TASK TO CARRY OUT:
Copy out the listing that follows exactly, dropping every picture.

INPUT FOR THIS TASK:
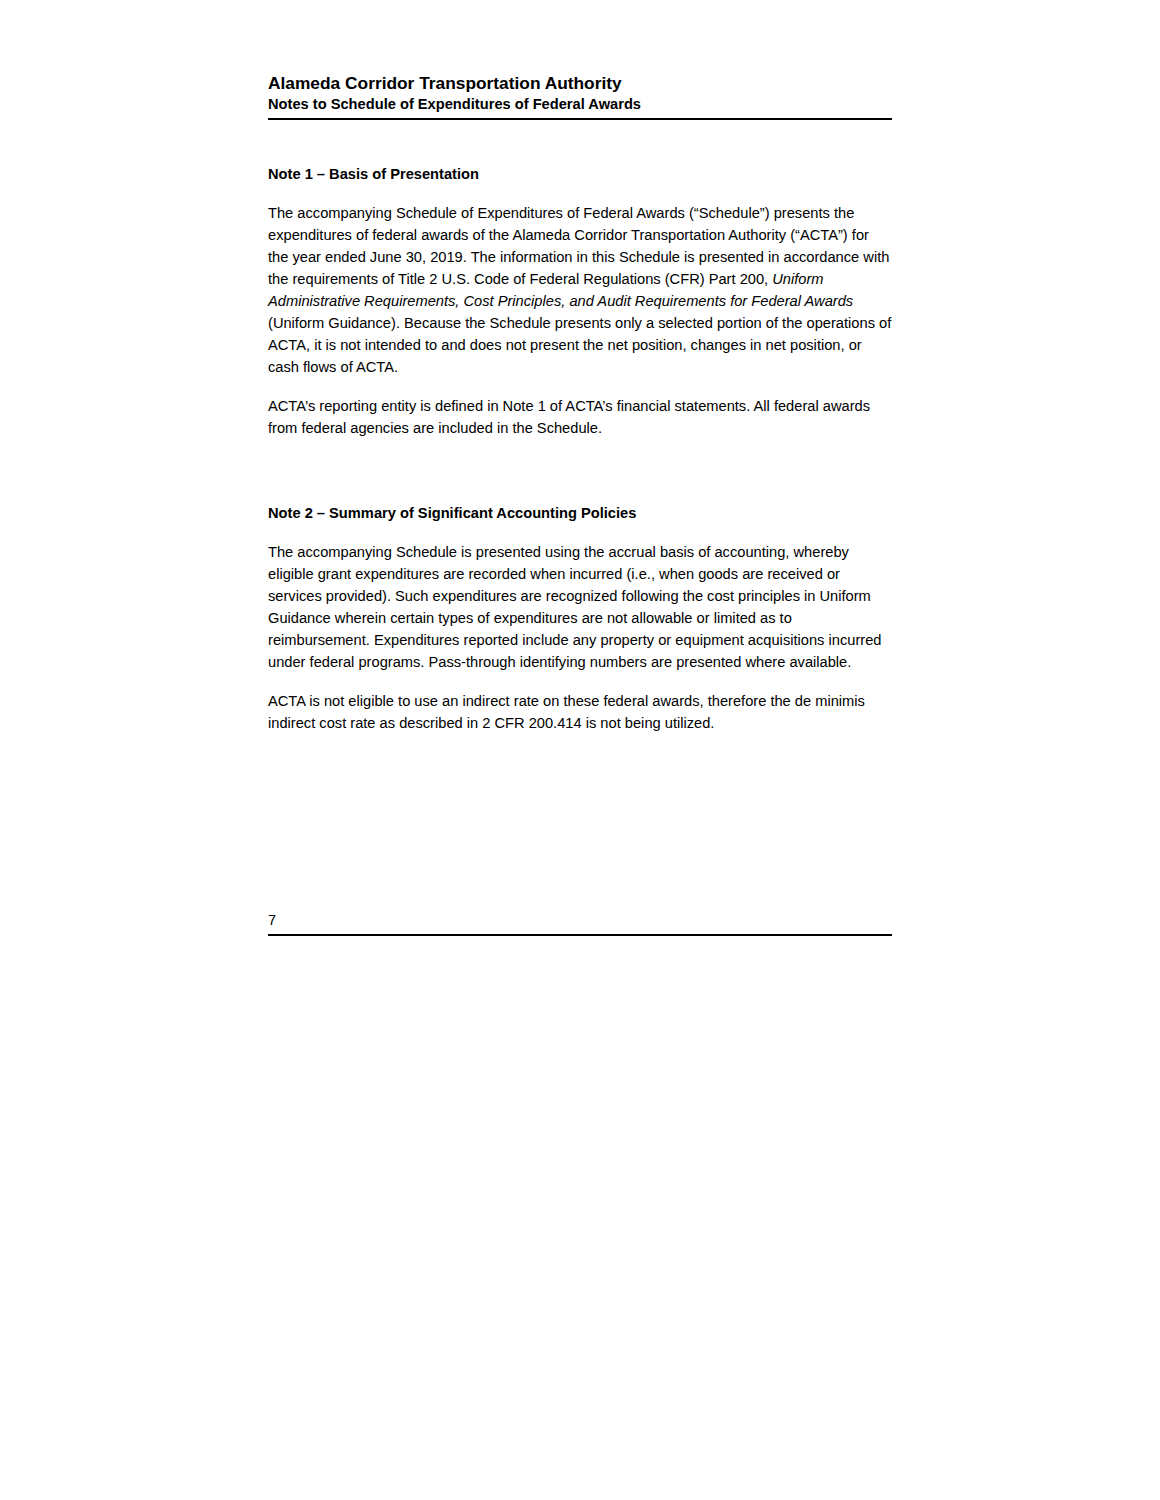Alameda Corridor Transportation Authority
Notes to Schedule of Expenditures of Federal Awards
Note 1 – Basis of Presentation
The accompanying Schedule of Expenditures of Federal Awards (“Schedule”) presents the expenditures of federal awards of the Alameda Corridor Transportation Authority (“ACTA”) for the year ended June 30, 2019. The information in this Schedule is presented in accordance with the requirements of Title 2 U.S. Code of Federal Regulations (CFR) Part 200, Uniform Administrative Requirements, Cost Principles, and Audit Requirements for Federal Awards (Uniform Guidance). Because the Schedule presents only a selected portion of the operations of ACTA, it is not intended to and does not present the net position, changes in net position, or cash flows of ACTA.
ACTA’s reporting entity is defined in Note 1 of ACTA’s financial statements. All federal awards from federal agencies are included in the Schedule.
Note 2 – Summary of Significant Accounting Policies
The accompanying Schedule is presented using the accrual basis of accounting, whereby eligible grant expenditures are recorded when incurred (i.e., when goods are received or services provided). Such expenditures are recognized following the cost principles in Uniform Guidance wherein certain types of expenditures are not allowable or limited as to reimbursement. Expenditures reported include any property or equipment acquisitions incurred under federal programs. Pass-through identifying numbers are presented where available.
ACTA is not eligible to use an indirect rate on these federal awards, therefore the de minimis indirect cost rate as described in 2 CFR 200.414 is not being utilized.
7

ANSWER BOX:
Alameda Corridor Transportation Authority
Notes to Schedule of Expenditures of Federal Awards
Note 1 – Basis of Presentation
The accompanying Schedule of Expenditures of Federal Awards (“Schedule”) presents the expenditures of federal awards of the Alameda Corridor Transportation Authority (“ACTA”) for the year ended June 30, 2019. The information in this Schedule is presented in accordance with the requirements of Title 2 U.S. Code of Federal Regulations (CFR) Part 200, Uniform Administrative Requirements, Cost Principles, and Audit Requirements for Federal Awards (Uniform Guidance). Because the Schedule presents only a selected portion of the operations of ACTA, it is not intended to and does not present the net position, changes in net position, or cash flows of ACTA.
ACTA’s reporting entity is defined in Note 1 of ACTA’s financial statements. All federal awards from federal agencies are included in the Schedule.
Note 2 – Summary of Significant Accounting Policies
The accompanying Schedule is presented using the accrual basis of accounting, whereby eligible grant expenditures are recorded when incurred (i.e., when goods are received or services provided). Such expenditures are recognized following the cost principles in Uniform Guidance wherein certain types of expenditures are not allowable or limited as to reimbursement. Expenditures reported include any property or equipment acquisitions incurred under federal programs. Pass-through identifying numbers are presented where available.
ACTA is not eligible to use an indirect rate on these federal awards, therefore the de minimis indirect cost rate as described in 2 CFR 200.414 is not being utilized.
7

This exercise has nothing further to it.